- _Data for this exercise_:
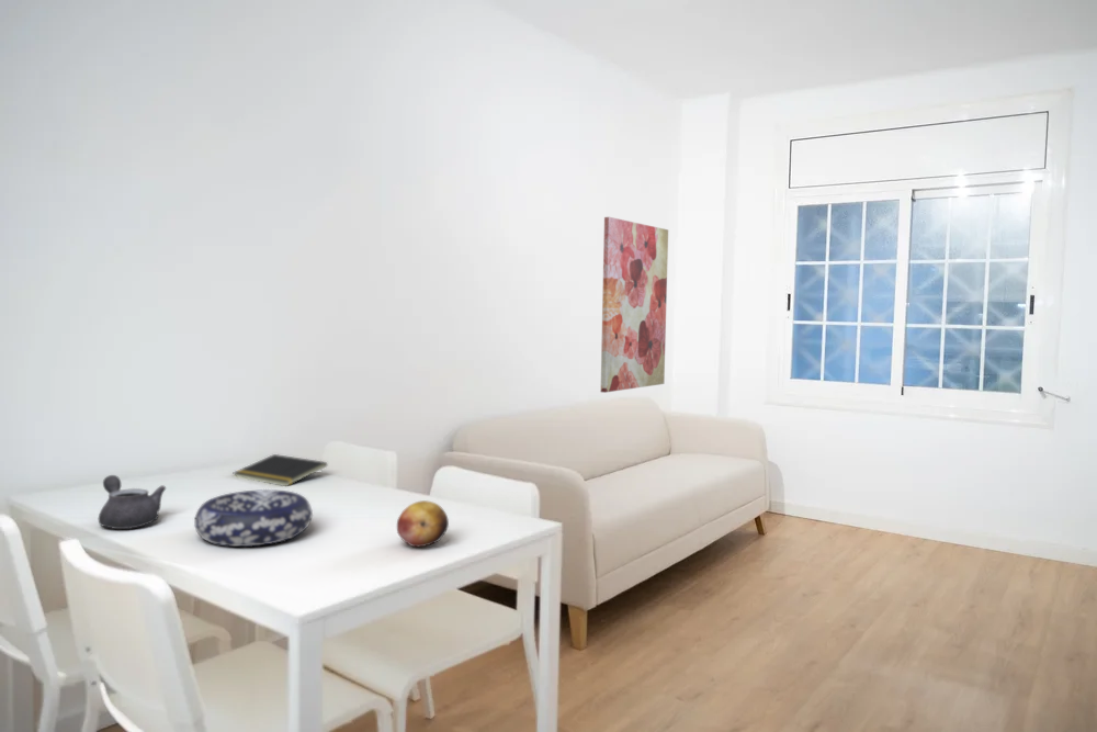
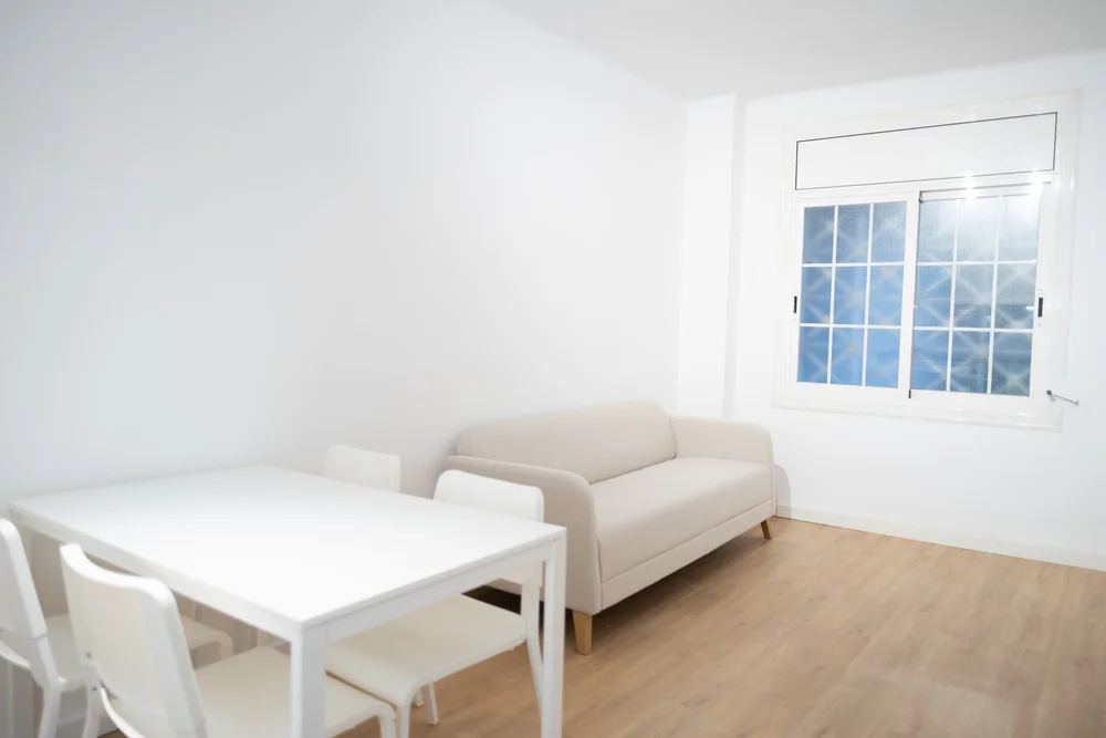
- fruit [396,499,450,548]
- wall art [600,216,669,394]
- decorative bowl [193,488,314,548]
- teapot [98,474,167,530]
- notepad [233,453,328,487]
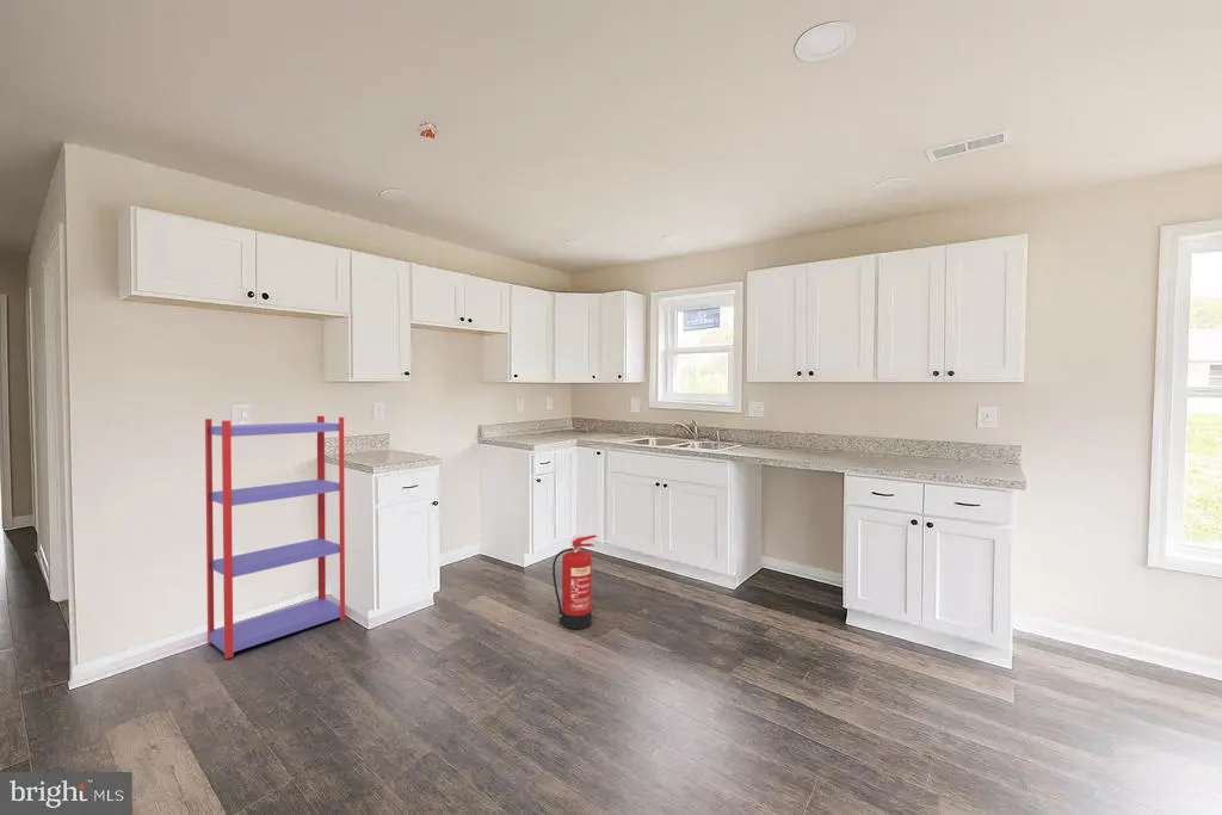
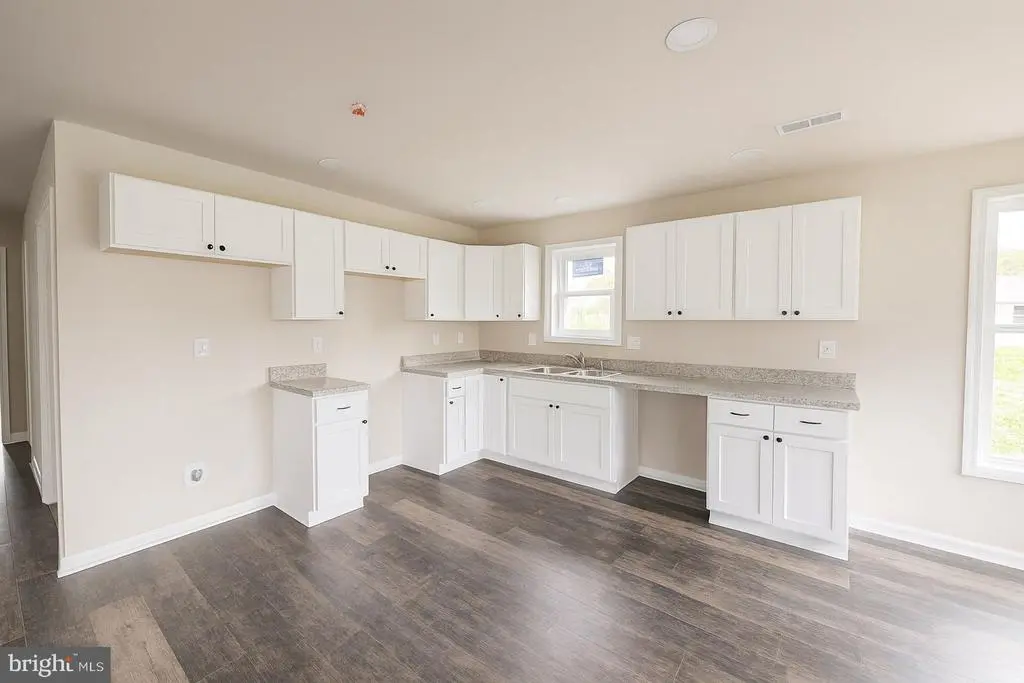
- fire extinguisher [551,533,598,630]
- shelving unit [204,415,346,660]
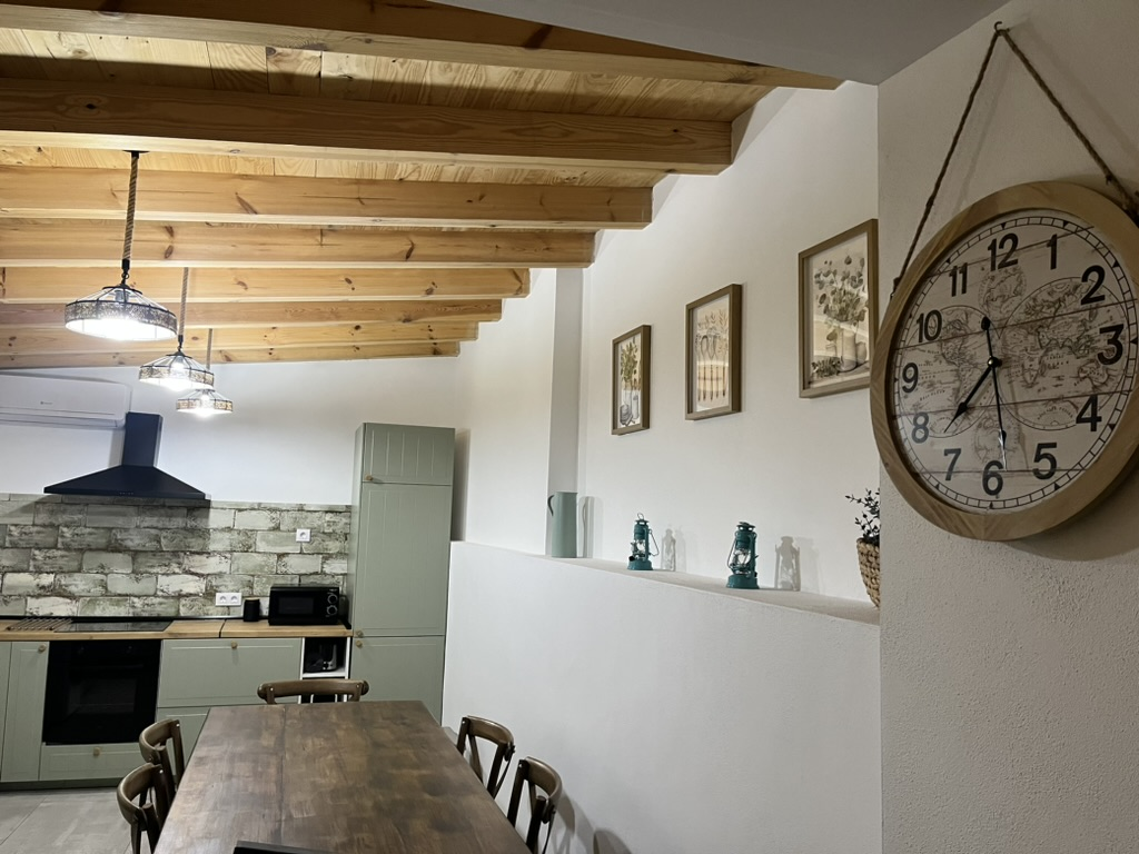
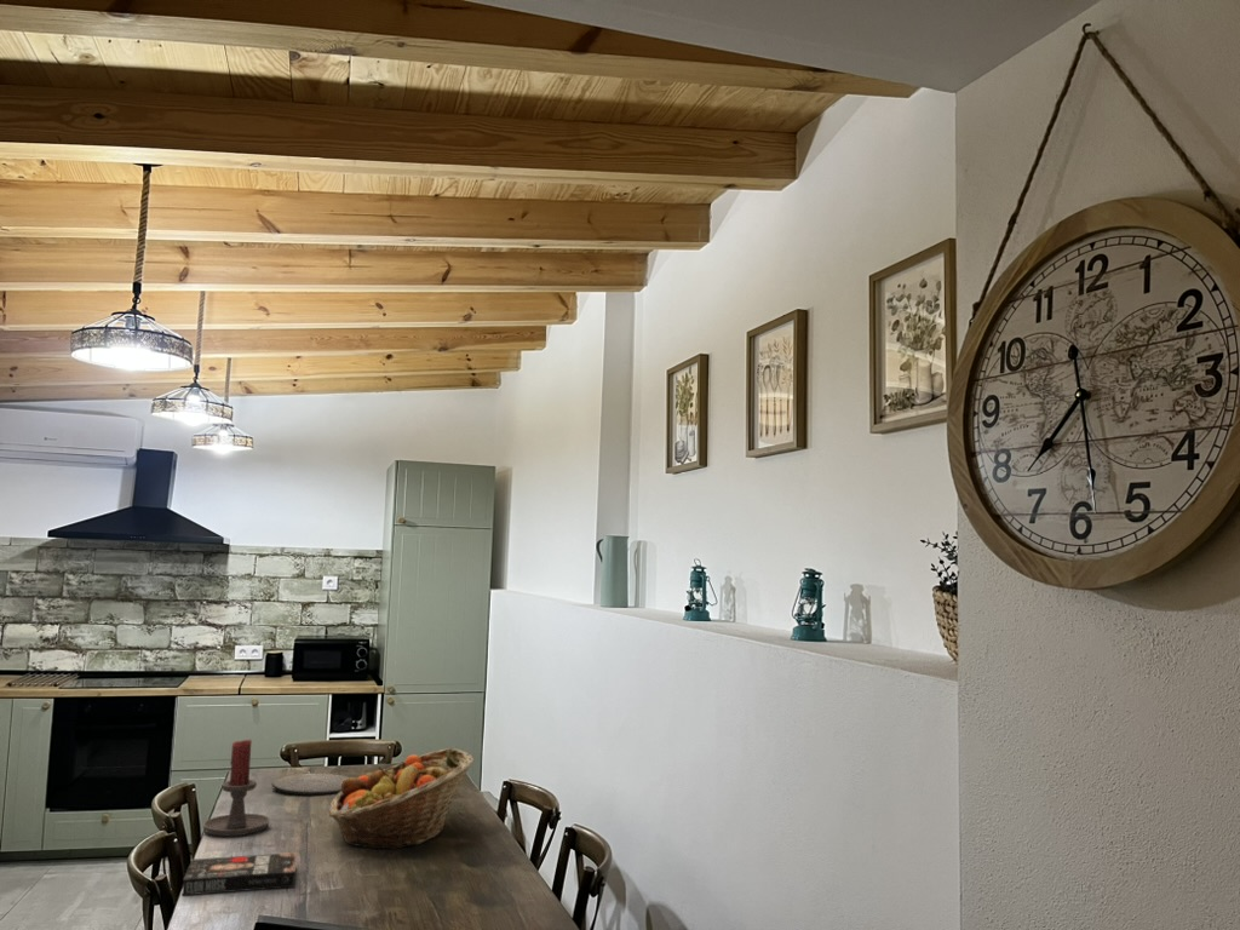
+ plate [270,773,350,796]
+ candle holder [201,739,271,837]
+ book [180,851,298,896]
+ fruit basket [328,747,476,851]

- _What this task involves_: Within the material above, tally each line that contains "fruit" and respond with the tally only.

- _Your solution_: 2